İnsanın bir hayat boyu beraber olacağı eşini seçmesi, elbette son dece önemli ve hayati bir iştir. Kişinin bir ömür boyu mutlu ya da mutsuz olmasını beraberinde getirecek olan böylesine belirleyici bir seçim, basit ve geçici duygulara mahkûm edilecek sıradan bir mesele değildir. İnsanların geleceği ile ilgili olan eş seçimi gibi önemli bir aşamanın, sıhhatli bir şekilde aşılması için, İslâm Dinî diğer konularda olduğu gibi bu konuda da, hem anne ve babalara hem de birbirlerine eş olacak erkek ve kıza, bir takım tavsiyelerde ve uyarılarda bulunmuştur. Eğer bu tavsiyeler, nazarı dikkate alınırsa mutlu bir yaşantı olacaktır. Aksi takdirde bedbahtlığa, mutsuzluğa atılan bir adım olacaktır.
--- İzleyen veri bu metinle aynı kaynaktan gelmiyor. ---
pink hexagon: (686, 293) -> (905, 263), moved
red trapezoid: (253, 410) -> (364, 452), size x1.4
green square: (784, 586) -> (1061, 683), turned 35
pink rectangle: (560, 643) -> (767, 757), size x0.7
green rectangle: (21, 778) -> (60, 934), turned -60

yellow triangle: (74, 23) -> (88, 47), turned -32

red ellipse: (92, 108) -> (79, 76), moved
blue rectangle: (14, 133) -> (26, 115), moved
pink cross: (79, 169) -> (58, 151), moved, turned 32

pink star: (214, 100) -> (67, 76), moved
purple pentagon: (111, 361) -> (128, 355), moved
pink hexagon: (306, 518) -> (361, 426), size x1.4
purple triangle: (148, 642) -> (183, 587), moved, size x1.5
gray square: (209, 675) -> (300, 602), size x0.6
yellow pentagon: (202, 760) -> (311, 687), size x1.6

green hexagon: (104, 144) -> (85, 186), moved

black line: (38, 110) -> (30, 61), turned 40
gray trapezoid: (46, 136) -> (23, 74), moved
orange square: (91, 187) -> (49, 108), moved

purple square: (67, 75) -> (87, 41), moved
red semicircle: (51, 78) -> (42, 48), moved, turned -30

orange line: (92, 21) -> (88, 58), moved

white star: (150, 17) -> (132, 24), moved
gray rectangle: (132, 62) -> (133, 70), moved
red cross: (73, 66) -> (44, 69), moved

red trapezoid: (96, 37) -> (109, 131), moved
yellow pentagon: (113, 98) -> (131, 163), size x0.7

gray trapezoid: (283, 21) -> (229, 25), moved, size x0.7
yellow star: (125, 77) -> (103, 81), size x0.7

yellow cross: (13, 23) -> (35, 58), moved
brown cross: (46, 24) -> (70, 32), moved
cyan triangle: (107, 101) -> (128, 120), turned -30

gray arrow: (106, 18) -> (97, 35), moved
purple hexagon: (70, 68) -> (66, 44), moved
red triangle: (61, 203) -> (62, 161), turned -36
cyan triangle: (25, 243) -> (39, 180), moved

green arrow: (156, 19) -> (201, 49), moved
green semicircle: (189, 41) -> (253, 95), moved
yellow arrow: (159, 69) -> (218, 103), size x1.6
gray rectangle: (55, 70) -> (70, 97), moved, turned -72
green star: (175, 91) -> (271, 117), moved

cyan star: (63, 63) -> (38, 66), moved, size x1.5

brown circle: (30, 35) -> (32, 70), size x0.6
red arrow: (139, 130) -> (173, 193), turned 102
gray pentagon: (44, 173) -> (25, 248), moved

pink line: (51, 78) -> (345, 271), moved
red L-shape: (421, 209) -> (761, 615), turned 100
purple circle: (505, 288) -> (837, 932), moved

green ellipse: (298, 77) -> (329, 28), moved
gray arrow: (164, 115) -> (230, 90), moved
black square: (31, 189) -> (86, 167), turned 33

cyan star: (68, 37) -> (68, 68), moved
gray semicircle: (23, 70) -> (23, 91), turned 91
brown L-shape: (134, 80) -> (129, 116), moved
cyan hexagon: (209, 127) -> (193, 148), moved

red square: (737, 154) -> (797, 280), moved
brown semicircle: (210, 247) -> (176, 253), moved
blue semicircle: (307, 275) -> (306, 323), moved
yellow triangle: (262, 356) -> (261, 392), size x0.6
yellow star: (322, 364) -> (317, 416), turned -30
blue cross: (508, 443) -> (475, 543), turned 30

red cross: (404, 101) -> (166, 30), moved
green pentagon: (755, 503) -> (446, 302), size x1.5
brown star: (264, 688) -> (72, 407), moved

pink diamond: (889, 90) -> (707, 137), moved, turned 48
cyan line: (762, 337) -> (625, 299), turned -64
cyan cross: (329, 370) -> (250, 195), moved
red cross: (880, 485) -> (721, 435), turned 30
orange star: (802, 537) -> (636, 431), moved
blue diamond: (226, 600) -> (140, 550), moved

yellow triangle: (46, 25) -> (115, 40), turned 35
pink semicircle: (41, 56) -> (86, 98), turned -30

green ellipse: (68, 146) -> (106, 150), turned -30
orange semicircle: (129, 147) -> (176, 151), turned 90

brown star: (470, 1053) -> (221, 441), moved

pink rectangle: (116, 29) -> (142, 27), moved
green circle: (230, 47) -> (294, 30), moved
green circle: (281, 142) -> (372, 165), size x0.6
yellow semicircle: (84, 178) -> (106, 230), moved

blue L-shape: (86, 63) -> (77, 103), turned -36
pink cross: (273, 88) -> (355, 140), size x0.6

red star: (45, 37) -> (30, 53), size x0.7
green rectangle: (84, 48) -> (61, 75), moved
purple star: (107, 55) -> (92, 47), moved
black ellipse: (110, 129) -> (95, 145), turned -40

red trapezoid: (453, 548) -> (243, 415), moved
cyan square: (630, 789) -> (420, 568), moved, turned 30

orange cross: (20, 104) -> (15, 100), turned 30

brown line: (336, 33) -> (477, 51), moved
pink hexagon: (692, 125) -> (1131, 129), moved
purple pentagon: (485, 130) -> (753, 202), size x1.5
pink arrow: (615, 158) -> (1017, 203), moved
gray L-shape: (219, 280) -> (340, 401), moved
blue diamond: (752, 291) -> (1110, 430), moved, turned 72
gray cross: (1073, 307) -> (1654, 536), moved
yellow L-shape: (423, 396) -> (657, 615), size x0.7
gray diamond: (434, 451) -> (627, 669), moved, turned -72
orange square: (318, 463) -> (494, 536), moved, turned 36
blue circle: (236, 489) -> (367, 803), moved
“Gönül istemeyen aş, ya karın ağrıtır ya da baş”  şekilinde bir atasözümüz vardır. Her şeyin en güzeli, istekle olanıdır. Başkalarının zoruyla olan evliliğin çok uzun olmayacağı aşikârdır. Hz. Peygamber’in amcası Abbas’ın oğlu Abdullah (r.a) şöyle anlatır: “Bakire bir kız, Rasûlullah Efendimizin yanına gelerek, istemediği hâlde babasının kendisini birine nikâhladığını söyleyince kıza: “O adamla evlenmek istemiyorsan nikâh akdini bozabilirsin.” dedi.2 Ebu Hureyre (r.a)’den rivayet olunan bir hadiste de Rasulü Ekrem (s.a.v) şöyle buyurur: “Dul kadınlar, rızâsı alınmadan evlendirilemez. Bakire kızların da rızası alınmalıdır. Kızlar istekli oldukları hâlde utanır da susarlarsa, susmaları evlenmeye razı olduklarına işarettir.” 3 Büyükler, şayet istekleri yoksa gençleri evlenmeye zorlamamalı; hele hele istemedikleri kimseyle asla evlenmeye zorlamamalılar.  Zorla kurulan evlilikler eşlere mutluluk getirmez. Sevmediği kişi ile insan nasıl bir ömür boyu hayat arkadaşlığı yapabilir? Böyle evlilikler onlara ömür boyu azap vesilesi olur. Bu açıdan gençleri asla zorla evlendirmeye çalışmamalı ve baskı yapılmamalıdır.

Eş Seçiminde

İtinalı Olmalı

Mutlu bir aile yuvası kurabilmek için eş seçmede çok dikkatli davranmalıdırlar. Çünkü evlilik ömürde bir kez olması gereken olaylardandır. “Anlaşamazsam, boşanır başka biriyle evlenirim” diyen eşler genellikle mutlu bir aile yuvası kuramazlar. Hz. Peygamber (s.a.v.) bu hususta: “Evlenirken eşinizi seçmede çok dikkatli olun, denginizle evlenin. Çocuklarınızı da dengiyle evlendirin. Çünkü damar (huy ve karakter) soya çeker” 4 buyurmuştur. Herkes dengi ile evlenmelidir. Denklik evlilikte uyumu sağlamak için kabul edilmiş bir tedbirdir. Denklik her şeyden önce hayata bakış tarzında olmalıdır. Sonra da beden uyumunda ve maddî/mânevî imkânlarda aranmalıdır.  Uçuk farklara rağmen yapılan evlilikler olumlu sonuç vermeyebilir. Bu sebeple eşler birbirlerine Din, akıl, fikir, kültür eğitim,  güzel ahlâk ve maddî imkân,  yaş, adet gelenek ve diğer tüm noktalardan yakın olan birini seçmelidir. Birbirine en yakın olan insanların en iyi şekilde anlaşmaları ve mutlu olmaları mümkün olur. Bu nedenle eşler, birbirlerini görüp tanımalıdır.